Brown estimates they turned roughly 8 to 10 million gallons of water into snow since they fired up the machines in October. That's quite a bit more than previous years, but Brown said it was needed to provide coverage while the weather oscillated between weeks of light to no snowfall, heavy rainfall and late winter storms.

"We kind of knew going into this season what the predictions were, and we prepared for that. The area we're in could move from feet of snow to several inches of rain over a week. We get those blower pow days," he said, using a ski term for fresh snow so light that it blows away as you ride across it, "what the West side affectionately refers to as 'Cascade concrete,' or 'Snoqualmie mashed potatoes.' We get a little bit of everything."

Brown said it's not too late for eager skiers and riders to get a few more runs in: 49 Degrees North will be open for weekend visits while the conditions provided by March's late snowfall last.

"We're planning to run as long as we can," Brown said. "Our coverage is still pretty good. Again, that supplementing with snow making has really helped out."

Over in Kellogg, Idaho, Silver Mountain Resort spokesman Gus Colburn said the resort's additional features like the tubing hill and water park helped lessen the impact of the dip in ski and snowboard traffic.

"The snowfall was a little bit below average, especially at the start of the season," Colburn said. "It didn't affect us as bad as it has in the past, because of our other amenities, and you can still make a really good family vacation out of it."

Colburn said the resort was able to open all of its trails, and keep them open, once the snow arrived in 2024.

The resort is gearing up for its 20th annual Leadman triathlon on April 20, which has teams and individuals ski, bike and then run to benefit local charities. The event has raised more than $182,000 dollars for the Kellogg Rotary Club over the past few decades.

Chairlifts are expected to run over the next few weekends, Colburn said, and then the resort will begin preparing to open for mountain biking over the summer.

"We actually have one of the best mountain biking parks in the region," Colburn said. "We have 40-plus trails and a 3,400 drop in elevation; it's an adventure."

Lookout Pass Ski and Recreation Area spokesman Matt Sawyer said not even the northwest Rocky Mountains were spared this year. Even with the late storms, the snowpack is down about 20% of normal.

"It's probably the worst season I think I've ever seen across the country for ski areas, collectively," Sawyer said. "Because there wasn't too many hotspots where it was good anywhere, across the country, until probably the middle of February and into March."

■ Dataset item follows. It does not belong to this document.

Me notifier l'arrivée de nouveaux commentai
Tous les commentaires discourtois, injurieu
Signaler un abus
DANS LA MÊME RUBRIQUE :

Sawyer said both daily and season pass sales were down as well, as was traffic on high volume weeks and weekends like Christmas, Martin Luther King Jr. Day and President's Day.

"It is kind of a shame, because we have been open; we've had a great product for quite some time," Sawyer said. "But a lot of people do their initial visits in December and January, and all areas were struggling. We struggled with December and early November even having a lack of snow."

Lackluster snowfall gave way to frigid temperatures in February and March, presenting a new set of challenges for the resort, Sawyer said.

"We got into bitter cold, and we had temperatures that were 20 to 30 below," Sawyer said. "People don't want to go out in those kinds of temperatures, and you don't get a lot of snow in those temperatures either."

Lookout Pass will remain open seven days a week until Sunday, and then will reopen next Friday for the closing weekend. The recreation area will reopen for frisbee golf, mountain biking, hiking and huckleberry picking once the weather gets consistently warmer.